Return the data below word for word, keeping every line unchanged.

*** Dataset entries Section Begins ***

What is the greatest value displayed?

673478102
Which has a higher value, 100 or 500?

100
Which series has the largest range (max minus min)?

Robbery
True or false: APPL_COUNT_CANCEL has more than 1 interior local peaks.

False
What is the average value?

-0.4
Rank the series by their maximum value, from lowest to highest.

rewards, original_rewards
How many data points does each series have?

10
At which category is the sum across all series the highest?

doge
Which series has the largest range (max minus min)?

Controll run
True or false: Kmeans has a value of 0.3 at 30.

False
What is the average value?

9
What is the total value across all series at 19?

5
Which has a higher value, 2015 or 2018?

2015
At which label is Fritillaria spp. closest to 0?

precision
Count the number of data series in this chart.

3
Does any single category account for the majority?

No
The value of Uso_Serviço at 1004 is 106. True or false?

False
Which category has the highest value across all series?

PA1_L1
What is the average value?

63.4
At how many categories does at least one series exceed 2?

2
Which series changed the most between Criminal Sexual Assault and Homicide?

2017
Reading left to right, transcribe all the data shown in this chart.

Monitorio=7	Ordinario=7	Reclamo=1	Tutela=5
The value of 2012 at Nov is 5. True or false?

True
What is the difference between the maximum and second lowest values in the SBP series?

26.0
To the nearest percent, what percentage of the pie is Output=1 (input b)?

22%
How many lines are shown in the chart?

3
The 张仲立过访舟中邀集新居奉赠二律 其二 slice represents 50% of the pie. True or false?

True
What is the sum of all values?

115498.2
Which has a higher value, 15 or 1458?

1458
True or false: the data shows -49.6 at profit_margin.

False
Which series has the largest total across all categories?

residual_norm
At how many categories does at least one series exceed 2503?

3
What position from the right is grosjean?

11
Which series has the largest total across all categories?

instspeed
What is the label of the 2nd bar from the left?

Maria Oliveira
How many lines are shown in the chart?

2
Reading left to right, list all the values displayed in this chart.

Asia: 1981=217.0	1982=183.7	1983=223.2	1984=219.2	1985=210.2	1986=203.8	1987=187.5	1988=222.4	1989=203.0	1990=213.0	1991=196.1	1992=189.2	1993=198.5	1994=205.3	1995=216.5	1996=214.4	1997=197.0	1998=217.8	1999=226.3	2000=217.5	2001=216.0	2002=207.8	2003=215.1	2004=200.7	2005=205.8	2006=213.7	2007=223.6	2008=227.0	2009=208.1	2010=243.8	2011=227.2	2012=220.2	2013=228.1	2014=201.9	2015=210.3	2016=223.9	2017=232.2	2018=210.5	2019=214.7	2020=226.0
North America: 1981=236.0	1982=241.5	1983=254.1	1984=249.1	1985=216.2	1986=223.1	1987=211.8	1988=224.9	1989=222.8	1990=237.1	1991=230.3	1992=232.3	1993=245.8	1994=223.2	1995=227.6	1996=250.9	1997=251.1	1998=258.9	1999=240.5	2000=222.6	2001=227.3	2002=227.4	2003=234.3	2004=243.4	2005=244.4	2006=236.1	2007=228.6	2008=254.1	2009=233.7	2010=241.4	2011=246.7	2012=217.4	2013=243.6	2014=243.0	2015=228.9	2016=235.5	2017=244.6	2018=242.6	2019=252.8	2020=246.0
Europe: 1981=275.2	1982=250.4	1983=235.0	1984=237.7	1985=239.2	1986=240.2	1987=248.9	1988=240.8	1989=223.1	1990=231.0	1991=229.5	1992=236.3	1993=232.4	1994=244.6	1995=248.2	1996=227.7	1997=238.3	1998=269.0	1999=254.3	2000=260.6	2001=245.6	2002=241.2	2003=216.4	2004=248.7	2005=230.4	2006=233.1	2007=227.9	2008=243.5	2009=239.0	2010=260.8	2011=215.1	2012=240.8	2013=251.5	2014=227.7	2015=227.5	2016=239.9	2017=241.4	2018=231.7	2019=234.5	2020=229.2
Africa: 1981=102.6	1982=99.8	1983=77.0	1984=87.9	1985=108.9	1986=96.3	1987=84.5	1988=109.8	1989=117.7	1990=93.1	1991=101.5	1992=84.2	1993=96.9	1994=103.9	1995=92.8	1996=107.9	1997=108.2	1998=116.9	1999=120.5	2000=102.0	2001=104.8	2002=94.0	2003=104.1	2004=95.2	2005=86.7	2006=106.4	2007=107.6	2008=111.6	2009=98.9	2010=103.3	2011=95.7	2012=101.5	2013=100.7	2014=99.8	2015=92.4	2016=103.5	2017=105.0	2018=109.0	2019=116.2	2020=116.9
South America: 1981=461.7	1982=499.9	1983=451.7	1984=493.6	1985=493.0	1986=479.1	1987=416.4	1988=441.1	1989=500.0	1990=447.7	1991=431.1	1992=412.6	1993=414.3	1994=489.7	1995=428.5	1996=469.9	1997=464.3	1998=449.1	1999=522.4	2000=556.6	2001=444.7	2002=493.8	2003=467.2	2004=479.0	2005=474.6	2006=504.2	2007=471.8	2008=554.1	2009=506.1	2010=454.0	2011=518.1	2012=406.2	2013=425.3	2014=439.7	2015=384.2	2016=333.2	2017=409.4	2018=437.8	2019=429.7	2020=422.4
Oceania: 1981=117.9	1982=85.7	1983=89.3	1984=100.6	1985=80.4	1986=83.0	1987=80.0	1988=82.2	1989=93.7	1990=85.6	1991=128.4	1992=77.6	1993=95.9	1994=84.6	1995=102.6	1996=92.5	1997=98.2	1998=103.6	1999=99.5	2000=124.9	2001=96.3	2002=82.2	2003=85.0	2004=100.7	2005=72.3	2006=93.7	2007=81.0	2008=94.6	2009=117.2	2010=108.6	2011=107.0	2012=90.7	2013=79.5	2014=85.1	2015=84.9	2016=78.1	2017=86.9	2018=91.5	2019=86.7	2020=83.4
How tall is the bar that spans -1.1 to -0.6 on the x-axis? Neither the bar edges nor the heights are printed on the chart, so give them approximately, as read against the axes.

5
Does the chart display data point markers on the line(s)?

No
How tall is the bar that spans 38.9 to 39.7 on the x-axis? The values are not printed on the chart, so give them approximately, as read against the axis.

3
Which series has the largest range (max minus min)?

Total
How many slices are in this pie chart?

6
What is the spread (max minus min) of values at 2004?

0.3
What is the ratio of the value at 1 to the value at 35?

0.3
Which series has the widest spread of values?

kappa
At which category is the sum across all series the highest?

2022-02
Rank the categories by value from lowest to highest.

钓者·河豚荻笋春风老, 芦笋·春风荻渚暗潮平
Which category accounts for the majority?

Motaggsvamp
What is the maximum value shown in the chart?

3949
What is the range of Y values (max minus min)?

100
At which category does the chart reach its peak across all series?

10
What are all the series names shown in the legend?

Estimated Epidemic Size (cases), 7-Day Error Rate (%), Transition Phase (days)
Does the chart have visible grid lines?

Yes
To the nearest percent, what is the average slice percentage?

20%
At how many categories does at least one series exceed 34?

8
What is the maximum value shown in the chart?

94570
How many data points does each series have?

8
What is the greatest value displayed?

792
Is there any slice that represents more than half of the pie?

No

*** Dataset entries Section Ends ***

_Exercise solution_
What is the greatest value displayed?

673478102
Which has a higher value, 100 or 500?

100
Which series has the largest range (max minus min)?

Robbery
True or false: APPL_COUNT_CANCEL has more than 1 interior local peaks.

False
What is the average value?

-0.4
Rank the series by their maximum value, from lowest to highest.

rewards, original_rewards
How many data points does each series have?

10
At which category is the sum across all series the highest?

doge
Which series has the largest range (max minus min)?

Controll run
True or false: Kmeans has a value of 0.3 at 30.

False
What is the average value?

9
What is the total value across all series at 19?

5
Which has a higher value, 2015 or 2018?

2015
At which label is Fritillaria spp. closest to 0?

precision
Count the number of data series in this chart.

3
Does any single category account for the majority?

No
The value of Uso_Serviço at 1004 is 106. True or false?

False
Which category has the highest value across all series?

PA1_L1
What is the average value?

63.4
At how many categories does at least one series exceed 2?

2
Which series changed the most between Criminal Sexual Assault and Homicide?

2017
Reading left to right, transcribe all the data shown in this chart.

Monitorio=7	Ordinario=7	Reclamo=1	Tutela=5
The value of 2012 at Nov is 5. True or false?

True
What is the difference between the maximum and second lowest values in the SBP series?

26.0
To the nearest percent, what percentage of the pie is Output=1 (input b)?

22%
How many lines are shown in the chart?

3
The 张仲立过访舟中邀集新居奉赠二律 其二 slice represents 50% of the pie. True or false?

True
What is the sum of all values?

115498.2
Which has a higher value, 15 or 1458?

1458
True or false: the data shows -49.6 at profit_margin.

False
Which series has the largest total across all categories?

residual_norm
At how many categories does at least one series exceed 2503?

3
What position from the right is grosjean?

11
Which series has the largest total across all categories?

instspeed
What is the label of the 2nd bar from the left?

Maria Oliveira
How many lines are shown in the chart?

2
Reading left to right, list all the values displayed in this chart.

Asia: 1981=217.0	1982=183.7	1983=223.2	1984=219.2	1985=210.2	1986=203.8	1987=187.5	1988=222.4	1989=203.0	1990=213.0	1991=196.1	1992=189.2	1993=198.5	1994=205.3	1995=216.5	1996=214.4	1997=197.0	1998=217.8	1999=226.3	2000=217.5	2001=216.0	2002=207.8	2003=215.1	2004=200.7	2005=205.8	2006=213.7	2007=223.6	2008=227.0	2009=208.1	2010=243.8	2011=227.2	2012=220.2	2013=228.1	2014=201.9	2015=210.3	2016=223.9	2017=232.2	2018=210.5	2019=214.7	2020=226.0
North America: 1981=236.0	1982=241.5	1983=254.1	1984=249.1	1985=216.2	1986=223.1	1987=211.8	1988=224.9	1989=222.8	1990=237.1	1991=230.3	1992=232.3	1993=245.8	1994=223.2	1995=227.6	1996=250.9	1997=251.1	1998=258.9	1999=240.5	2000=222.6	2001=227.3	2002=227.4	2003=234.3	2004=243.4	2005=244.4	2006=236.1	2007=228.6	2008=254.1	2009=233.7	2010=241.4	2011=246.7	2012=217.4	2013=243.6	2014=243.0	2015=228.9	2016=235.5	2017=244.6	2018=242.6	2019=252.8	2020=246.0
Europe: 1981=275.2	1982=250.4	1983=235.0	1984=237.7	1985=239.2	1986=240.2	1987=248.9	1988=240.8	1989=223.1	1990=231.0	1991=229.5	1992=236.3	1993=232.4	1994=244.6	1995=248.2	1996=227.7	1997=238.3	1998=269.0	1999=254.3	2000=260.6	2001=245.6	2002=241.2	2003=216.4	2004=248.7	2005=230.4	2006=233.1	2007=227.9	2008=243.5	2009=239.0	2010=260.8	2011=215.1	2012=240.8	2013=251.5	2014=227.7	2015=227.5	2016=239.9	2017=241.4	2018=231.7	2019=234.5	2020=229.2
Africa: 1981=102.6	1982=99.8	1983=77.0	1984=87.9	1985=108.9	1986=96.3	1987=84.5	1988=109.8	1989=117.7	1990=93.1	1991=101.5	1992=84.2	1993=96.9	1994=103.9	1995=92.8	1996=107.9	1997=108.2	1998=116.9	1999=120.5	2000=102.0	2001=104.8	2002=94.0	2003=104.1	2004=95.2	2005=86.7	2006=106.4	2007=107.6	2008=111.6	2009=98.9	2010=103.3	2011=95.7	2012=101.5	2013=100.7	2014=99.8	2015=92.4	2016=103.5	2017=105.0	2018=109.0	2019=116.2	2020=116.9
South America: 1981=461.7	1982=499.9	1983=451.7	1984=493.6	1985=493.0	1986=479.1	1987=416.4	1988=441.1	1989=500.0	1990=447.7	1991=431.1	1992=412.6	1993=414.3	1994=489.7	1995=428.5	1996=469.9	1997=464.3	1998=449.1	1999=522.4	2000=556.6	2001=444.7	2002=493.8	2003=467.2	2004=479.0	2005=474.6	2006=504.2	2007=471.8	2008=554.1	2009=506.1	2010=454.0	2011=518.1	2012=406.2	2013=425.3	2014=439.7	2015=384.2	2016=333.2	2017=409.4	2018=437.8	2019=429.7	2020=422.4
Oceania: 1981=117.9	1982=85.7	1983=89.3	1984=100.6	1985=80.4	1986=83.0	1987=80.0	1988=82.2	1989=93.7	1990=85.6	1991=128.4	1992=77.6	1993=95.9	1994=84.6	1995=102.6	1996=92.5	1997=98.2	1998=103.6	1999=99.5	2000=124.9	2001=96.3	2002=82.2	2003=85.0	2004=100.7	2005=72.3	2006=93.7	2007=81.0	2008=94.6	2009=117.2	2010=108.6	2011=107.0	2012=90.7	2013=79.5	2014=85.1	2015=84.9	2016=78.1	2017=86.9	2018=91.5	2019=86.7	2020=83.4
How tall is the bar that spans -1.1 to -0.6 on the x-axis? Neither the bar edges nor the heights are printed on the chart, so give them approximately, as read against the axes.

5
Does the chart display data point markers on the line(s)?

No
How tall is the bar that spans 38.9 to 39.7 on the x-axis? The values are not printed on the chart, so give them approximately, as read against the axis.

3
Which series has the largest range (max minus min)?

Total
How many slices are in this pie chart?

6
What is the spread (max minus min) of values at 2004?

0.3
What is the ratio of the value at 1 to the value at 35?

0.3
Which series has the widest spread of values?

kappa
At which category is the sum across all series the highest?

2022-02
Rank the categories by value from lowest to highest.

钓者·河豚荻笋春风老, 芦笋·春风荻渚暗潮平
Which category accounts for the majority?

Motaggsvamp
What is the maximum value shown in the chart?

3949
What is the range of Y values (max minus min)?

100
At which category does the chart reach its peak across all series?

10
What are all the series names shown in the legend?

Estimated Epidemic Size (cases), 7-Day Error Rate (%), Transition Phase (days)
Does the chart have visible grid lines?

Yes
To the nearest percent, what is the average slice percentage?

20%
At how many categories does at least one series exceed 34?

8
What is the maximum value shown in the chart?

94570
How many data points does each series have?

8
What is the greatest value displayed?

792
Is there any slice that represents more than half of the pie?

No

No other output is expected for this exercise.